課題 1: 記録の冒頭から「common name: Lily-of-the-nile」を含む行までを、「scientific name」を「学名」に入れ替え、ほかは一切変えずに示してもらえますか？
- - - - - - -
話がどこでまとまるのか、全く途中まで分からず、たくさんの人がわたしのせいではない、と連呼するところで、腑に落ちる。
そして最後に冒頭のエピソードが思い出される。
どれも、これくらいいいだろう、というレベルの話。でも不運が重なると、ドミノ倒しのように、こうならないとも限らない、その見本のような話だった。
警察官の
わたしも娘を喪った、事故だったので加害者はいたけれど、子どもを失って気持ちの整理がつくことなどない。
気持ちの整理は自分でつけるもの。
待っていても、いつまでも整理なんてつかない。
この言葉は、とても印象に残る。 -
些細な自分勝手が、自分の知らないところで、1人の小さな子供の命を奪うことに繋がっていた。
長い長い話。
でも、すっかり入り込み読んでしまいました。
最初からマイナスで始まる章、カウントダウンしながら遂にその時が来た時の興奮、私もただの野次馬だったかも。
些細な自分勝手、小さなモラル違反。
きっと誰でもしていること。
それが、結果こんなことになるとは、誰もが想像出来ないことなのでしょう。
- - - - - - -
課題 2: 読書感想の抜粋のうち、「話がどこでまとまるのか、全く」から「命を奪うことに繋がっていた。」までを一字一句変えずに書き出してもらえますか？
- - - - - - -
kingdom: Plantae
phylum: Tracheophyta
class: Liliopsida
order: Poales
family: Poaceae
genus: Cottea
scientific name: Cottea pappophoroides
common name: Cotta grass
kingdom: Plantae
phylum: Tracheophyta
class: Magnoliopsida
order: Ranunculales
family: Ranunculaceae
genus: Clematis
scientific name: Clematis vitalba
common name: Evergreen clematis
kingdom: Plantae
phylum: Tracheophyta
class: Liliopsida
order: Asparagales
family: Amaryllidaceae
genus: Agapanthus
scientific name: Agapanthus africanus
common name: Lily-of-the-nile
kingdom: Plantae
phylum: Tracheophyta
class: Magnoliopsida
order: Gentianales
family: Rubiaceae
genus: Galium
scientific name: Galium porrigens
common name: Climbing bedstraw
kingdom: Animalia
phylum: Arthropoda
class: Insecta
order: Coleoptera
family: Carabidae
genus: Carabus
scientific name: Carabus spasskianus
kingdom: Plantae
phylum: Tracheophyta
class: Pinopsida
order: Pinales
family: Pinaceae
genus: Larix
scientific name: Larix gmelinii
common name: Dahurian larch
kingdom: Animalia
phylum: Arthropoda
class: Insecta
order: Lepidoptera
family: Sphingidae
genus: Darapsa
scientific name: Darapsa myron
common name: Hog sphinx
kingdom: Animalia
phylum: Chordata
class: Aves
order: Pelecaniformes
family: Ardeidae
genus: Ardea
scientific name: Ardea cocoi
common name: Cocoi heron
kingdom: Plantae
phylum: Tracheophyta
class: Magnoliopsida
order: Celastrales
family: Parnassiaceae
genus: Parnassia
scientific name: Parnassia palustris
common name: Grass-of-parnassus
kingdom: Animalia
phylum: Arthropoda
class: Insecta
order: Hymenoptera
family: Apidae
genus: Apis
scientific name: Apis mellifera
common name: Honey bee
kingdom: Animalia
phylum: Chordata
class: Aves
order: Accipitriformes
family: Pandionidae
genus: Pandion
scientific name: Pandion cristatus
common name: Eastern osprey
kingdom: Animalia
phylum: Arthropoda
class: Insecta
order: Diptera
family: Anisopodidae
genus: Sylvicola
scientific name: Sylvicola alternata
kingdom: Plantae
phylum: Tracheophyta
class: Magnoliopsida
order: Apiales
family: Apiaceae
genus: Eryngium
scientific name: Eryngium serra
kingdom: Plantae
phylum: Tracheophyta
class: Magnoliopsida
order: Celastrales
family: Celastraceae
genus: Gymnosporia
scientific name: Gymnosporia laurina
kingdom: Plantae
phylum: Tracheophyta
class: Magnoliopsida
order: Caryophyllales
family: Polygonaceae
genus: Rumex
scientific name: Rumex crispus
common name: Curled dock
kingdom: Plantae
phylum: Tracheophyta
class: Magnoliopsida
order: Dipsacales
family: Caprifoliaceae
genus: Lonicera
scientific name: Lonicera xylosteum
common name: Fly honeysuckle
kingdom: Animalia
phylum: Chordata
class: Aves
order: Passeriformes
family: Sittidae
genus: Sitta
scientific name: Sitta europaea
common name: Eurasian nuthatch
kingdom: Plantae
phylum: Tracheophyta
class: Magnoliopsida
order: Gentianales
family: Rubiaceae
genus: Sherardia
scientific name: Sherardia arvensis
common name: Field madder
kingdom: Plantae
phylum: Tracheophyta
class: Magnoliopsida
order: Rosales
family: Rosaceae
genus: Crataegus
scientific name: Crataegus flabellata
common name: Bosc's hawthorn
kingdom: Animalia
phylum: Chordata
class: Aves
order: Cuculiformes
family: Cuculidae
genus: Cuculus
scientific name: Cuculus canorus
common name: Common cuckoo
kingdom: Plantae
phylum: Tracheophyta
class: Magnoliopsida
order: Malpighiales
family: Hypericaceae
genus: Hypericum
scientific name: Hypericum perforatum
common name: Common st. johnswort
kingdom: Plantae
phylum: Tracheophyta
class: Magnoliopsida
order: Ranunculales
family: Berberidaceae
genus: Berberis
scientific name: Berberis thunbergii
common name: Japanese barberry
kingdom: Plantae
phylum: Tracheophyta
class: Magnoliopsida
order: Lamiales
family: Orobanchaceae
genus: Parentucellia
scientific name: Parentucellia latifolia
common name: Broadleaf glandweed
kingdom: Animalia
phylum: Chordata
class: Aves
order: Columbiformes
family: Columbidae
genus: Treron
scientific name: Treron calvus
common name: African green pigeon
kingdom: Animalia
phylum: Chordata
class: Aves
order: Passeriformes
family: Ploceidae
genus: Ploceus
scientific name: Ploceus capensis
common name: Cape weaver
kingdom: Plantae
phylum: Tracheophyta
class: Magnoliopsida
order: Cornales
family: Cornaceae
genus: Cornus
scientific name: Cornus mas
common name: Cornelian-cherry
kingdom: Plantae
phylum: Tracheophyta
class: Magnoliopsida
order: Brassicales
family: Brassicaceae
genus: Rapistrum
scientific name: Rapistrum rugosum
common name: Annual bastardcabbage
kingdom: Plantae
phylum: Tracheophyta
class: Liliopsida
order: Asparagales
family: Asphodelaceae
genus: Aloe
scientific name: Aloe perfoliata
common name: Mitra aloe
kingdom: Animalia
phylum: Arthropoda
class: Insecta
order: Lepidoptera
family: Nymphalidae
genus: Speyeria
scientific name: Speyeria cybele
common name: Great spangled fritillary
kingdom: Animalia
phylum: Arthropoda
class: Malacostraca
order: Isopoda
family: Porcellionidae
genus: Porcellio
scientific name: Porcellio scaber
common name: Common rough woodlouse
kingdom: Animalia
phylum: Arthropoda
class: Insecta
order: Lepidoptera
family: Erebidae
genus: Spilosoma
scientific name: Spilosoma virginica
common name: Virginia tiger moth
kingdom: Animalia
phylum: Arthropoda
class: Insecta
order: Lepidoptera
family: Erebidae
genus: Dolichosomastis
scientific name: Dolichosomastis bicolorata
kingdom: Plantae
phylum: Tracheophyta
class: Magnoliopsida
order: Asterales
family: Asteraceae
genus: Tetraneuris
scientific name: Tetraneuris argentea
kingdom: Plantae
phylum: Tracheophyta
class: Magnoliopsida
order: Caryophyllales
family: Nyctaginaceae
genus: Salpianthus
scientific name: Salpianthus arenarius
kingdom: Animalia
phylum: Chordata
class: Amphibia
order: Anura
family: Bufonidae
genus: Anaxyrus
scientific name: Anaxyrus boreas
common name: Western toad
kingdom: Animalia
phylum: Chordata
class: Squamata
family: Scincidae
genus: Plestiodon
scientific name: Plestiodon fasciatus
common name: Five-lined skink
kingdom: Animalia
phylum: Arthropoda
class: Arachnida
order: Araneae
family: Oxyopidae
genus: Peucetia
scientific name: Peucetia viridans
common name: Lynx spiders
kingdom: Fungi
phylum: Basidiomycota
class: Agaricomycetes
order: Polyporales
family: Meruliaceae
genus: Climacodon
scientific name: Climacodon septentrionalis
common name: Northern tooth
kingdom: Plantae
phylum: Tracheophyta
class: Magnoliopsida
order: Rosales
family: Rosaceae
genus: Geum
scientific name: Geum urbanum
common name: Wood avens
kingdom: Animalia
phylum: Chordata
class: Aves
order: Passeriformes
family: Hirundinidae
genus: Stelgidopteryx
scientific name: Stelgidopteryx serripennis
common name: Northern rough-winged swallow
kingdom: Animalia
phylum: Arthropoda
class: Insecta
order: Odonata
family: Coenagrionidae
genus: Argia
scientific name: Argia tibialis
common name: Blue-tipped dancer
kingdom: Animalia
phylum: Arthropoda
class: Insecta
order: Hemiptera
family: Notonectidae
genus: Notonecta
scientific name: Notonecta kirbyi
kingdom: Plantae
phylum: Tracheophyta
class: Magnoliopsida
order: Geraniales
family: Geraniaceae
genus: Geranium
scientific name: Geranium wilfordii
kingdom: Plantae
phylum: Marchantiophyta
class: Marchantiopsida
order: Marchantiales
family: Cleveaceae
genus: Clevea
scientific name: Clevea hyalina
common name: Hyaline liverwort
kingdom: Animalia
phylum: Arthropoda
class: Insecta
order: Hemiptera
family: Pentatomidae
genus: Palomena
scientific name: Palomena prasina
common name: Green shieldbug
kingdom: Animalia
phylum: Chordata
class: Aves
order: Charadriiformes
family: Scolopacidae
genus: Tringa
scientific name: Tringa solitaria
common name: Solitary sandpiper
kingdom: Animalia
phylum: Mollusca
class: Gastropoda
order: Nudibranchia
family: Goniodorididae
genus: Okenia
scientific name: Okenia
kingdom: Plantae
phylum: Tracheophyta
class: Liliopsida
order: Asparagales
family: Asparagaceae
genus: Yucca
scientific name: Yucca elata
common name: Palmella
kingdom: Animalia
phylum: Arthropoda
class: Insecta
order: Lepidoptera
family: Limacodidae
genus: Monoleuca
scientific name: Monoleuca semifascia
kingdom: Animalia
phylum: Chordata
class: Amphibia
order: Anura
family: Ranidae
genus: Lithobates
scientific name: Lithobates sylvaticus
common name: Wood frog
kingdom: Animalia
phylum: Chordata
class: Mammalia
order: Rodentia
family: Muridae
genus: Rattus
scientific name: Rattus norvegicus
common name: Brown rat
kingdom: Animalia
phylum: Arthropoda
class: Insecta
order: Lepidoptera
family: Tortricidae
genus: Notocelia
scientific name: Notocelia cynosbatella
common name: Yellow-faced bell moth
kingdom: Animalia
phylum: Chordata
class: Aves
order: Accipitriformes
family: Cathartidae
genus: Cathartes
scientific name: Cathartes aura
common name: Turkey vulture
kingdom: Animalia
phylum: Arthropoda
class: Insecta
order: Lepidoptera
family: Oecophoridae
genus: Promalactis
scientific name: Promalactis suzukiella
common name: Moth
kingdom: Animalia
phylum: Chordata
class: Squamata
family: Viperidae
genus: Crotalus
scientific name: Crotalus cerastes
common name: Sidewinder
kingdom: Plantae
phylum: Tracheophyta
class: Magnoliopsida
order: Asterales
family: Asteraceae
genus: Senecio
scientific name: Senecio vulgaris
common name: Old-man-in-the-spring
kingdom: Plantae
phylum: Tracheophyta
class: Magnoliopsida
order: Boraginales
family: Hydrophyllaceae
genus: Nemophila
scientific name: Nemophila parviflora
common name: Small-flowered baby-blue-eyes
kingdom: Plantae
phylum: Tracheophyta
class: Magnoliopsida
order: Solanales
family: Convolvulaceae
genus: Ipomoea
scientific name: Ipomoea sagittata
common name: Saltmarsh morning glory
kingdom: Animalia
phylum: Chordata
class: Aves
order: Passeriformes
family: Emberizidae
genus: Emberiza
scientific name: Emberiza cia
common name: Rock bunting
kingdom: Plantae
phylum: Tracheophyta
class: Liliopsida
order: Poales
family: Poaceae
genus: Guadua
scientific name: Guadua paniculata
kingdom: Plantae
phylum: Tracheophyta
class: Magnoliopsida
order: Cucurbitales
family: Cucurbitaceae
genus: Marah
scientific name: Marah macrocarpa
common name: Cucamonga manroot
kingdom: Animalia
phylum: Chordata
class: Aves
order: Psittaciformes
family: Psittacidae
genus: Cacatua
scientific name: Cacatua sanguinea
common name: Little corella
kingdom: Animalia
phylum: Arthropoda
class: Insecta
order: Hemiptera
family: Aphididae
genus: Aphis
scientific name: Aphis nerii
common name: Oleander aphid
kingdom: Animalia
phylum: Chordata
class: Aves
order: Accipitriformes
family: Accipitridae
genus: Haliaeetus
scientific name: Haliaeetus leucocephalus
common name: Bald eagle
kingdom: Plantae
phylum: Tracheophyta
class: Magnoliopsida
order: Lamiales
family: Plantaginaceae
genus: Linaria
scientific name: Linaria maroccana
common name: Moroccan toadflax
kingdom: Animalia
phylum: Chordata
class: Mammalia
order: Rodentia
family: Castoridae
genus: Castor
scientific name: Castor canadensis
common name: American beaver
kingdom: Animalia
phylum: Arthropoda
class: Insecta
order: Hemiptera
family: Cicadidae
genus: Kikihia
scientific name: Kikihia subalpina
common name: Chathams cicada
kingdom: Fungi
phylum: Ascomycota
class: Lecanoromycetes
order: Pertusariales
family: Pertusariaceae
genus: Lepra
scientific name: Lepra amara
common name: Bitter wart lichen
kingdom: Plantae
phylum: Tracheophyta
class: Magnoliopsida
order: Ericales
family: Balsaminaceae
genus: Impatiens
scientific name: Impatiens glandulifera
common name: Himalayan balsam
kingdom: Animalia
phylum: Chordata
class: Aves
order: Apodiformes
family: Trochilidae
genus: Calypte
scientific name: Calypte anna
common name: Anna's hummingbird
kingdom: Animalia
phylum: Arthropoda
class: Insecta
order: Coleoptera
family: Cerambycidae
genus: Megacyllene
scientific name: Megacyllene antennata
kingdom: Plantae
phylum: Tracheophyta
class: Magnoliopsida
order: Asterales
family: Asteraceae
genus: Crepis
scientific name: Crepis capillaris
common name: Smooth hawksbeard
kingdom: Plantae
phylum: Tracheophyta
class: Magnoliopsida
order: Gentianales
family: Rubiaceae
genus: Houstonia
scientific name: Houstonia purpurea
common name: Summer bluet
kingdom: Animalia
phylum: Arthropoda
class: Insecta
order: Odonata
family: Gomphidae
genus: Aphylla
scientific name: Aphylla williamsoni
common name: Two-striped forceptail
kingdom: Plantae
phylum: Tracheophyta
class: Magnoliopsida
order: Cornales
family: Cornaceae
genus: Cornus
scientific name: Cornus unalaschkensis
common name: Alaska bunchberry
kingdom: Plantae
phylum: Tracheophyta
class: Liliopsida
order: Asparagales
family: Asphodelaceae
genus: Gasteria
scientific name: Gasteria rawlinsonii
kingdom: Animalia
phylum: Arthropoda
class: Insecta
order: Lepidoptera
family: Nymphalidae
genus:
- - - - - - -
完全な解答 1:
kingdom: Plantae
phylum: Tracheophyta
class: Liliopsida
order: Poales
family: Poaceae
genus: Cottea
学名: Cottea pappophoroides
common name: Cotta grass
kingdom: Plantae
phylum: Tracheophyta
class: Magnoliopsida
order: Ranunculales
family: Ranunculaceae
genus: Clematis
学名: Clematis vitalba
common name: Evergreen clematis
kingdom: Plantae
phylum: Tracheophyta
class: Liliopsida
order: Asparagales
family: Amaryllidaceae
genus: Agapanthus
学名: Agapanthus africanus
common name: Lily-of-the-nile

完全な解答 2:
話がどこでまとまるのか、全く途中まで分からず、たくさんの人がわたしのせいではない、と連呼するところで、腑に落ちる。
そして最後に冒頭のエピソードが思い出される。
どれも、これくらいいいだろう、というレベルの話。でも不運が重なると、ドミノ倒しのように、こうならないとも限らない、その見本のような話だった。
警察官の
わたしも娘を喪った、事故だったので加害者はいたけれど、子どもを失って気持ちの整理がつくことなどない。
気持ちの整理は自分でつけるもの。
待っていても、いつまでも整理なんてつかない。
この言葉は、とても印象に残る。 -
些細な自分勝手が、自分の知らないところで、1人の小さな子供の命を奪うことに繋がっていた。